Apical Surface Features
Some epithelial types are further described by what sits on top of the cells. These apical specializations don’t change the core classification, but they’re often mentioned alongside it because they’re so functionally important.
- Cilia are tiny hair-like projections that beat in coordinated waves. Pseudostratified columnar epithelium in the respiratory tract is heavily ciliated, pushing mucus and trapped particles toward the throat.
- Microvilli are microscopic finger-like extensions that dramatically increase surface area. Simple columnar epithelium in the small intestine is packed with microvilli to maximize nutrient absorption.
- Stereocilia are long, immobile extensions found in specific locations like the lining of the epididymis. Despite the name, they function more like extra-long microvilli than true cilia.
When these features are present, you’ll often see them noted in the full tissue description, such as “ciliated pseudostratified columnar epithelium.”
Glandular Epithelium: A Separate Classification System
Not all epithelial tissue covers surfaces.
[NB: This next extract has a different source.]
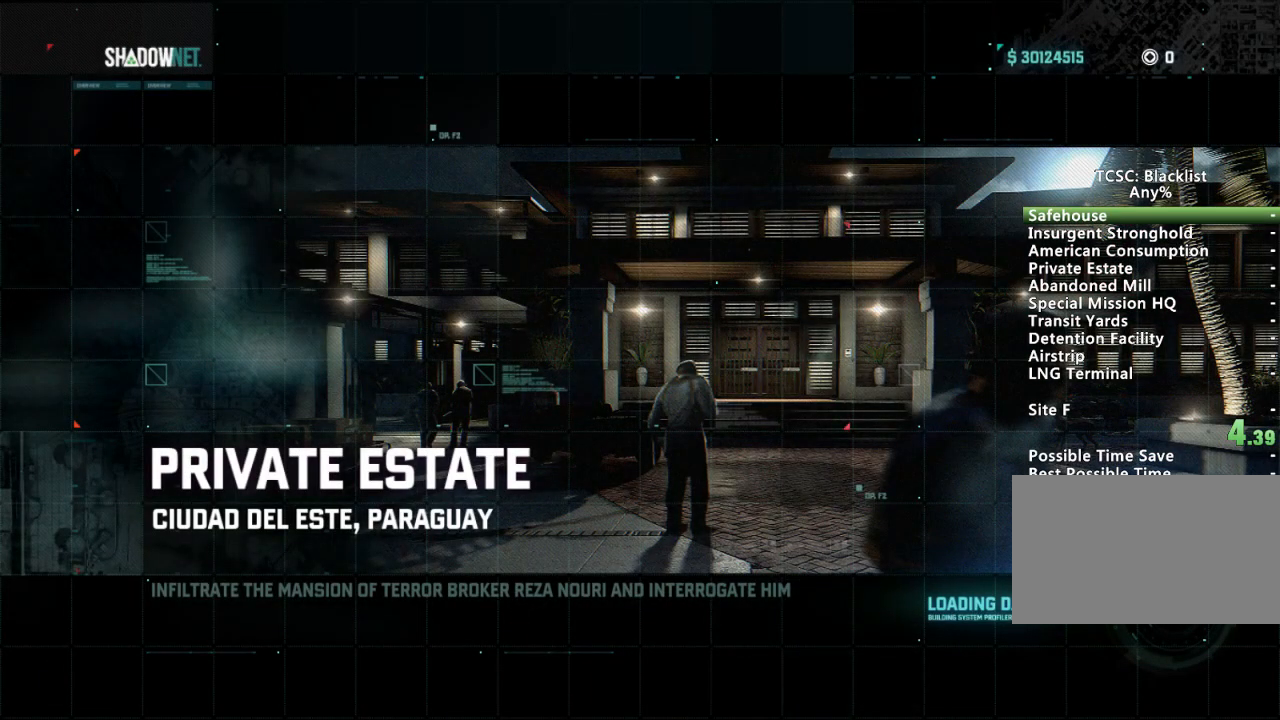
{"keys": ["w"], "mouse": [], "events": []}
Glandular epithelium forms the secretory portions of glands, and it uses its own set of classification criteria.
The first division is between endocrine glands, which release their products (hormones) directly into the bloodstream, and exocrine glands, which release their products through ducts onto a surface. Your thyroid is endocrine. Your sweat glands are exocrine.
Exocrine glands are then classified by four additional features:
- Shape of the secretory portion: tubular (tube-shaped) or alveolar (rounded, flask-shaped).
- Duct organization: simple (a single unbranched duct) or compound (a branching duct system).
- Type of secretory product: serous (thin, watery, protein-rich) or mucous (thick, slippery, carbohydrate-rich).
- Mode of secretion: merocrine (product is released without any cell damage), apocrine (the top portion of the cell pinches off with the product), or holocrine (the entire cell disintegrates to release its contents, as in oil-producing sebaceous glands).
These glandular criteria operate independently from the surface epithelium classification system, though glandular tissue originates from surface epithelium during development. Together, the two systems cover essentially every epithelial tissue in the human body.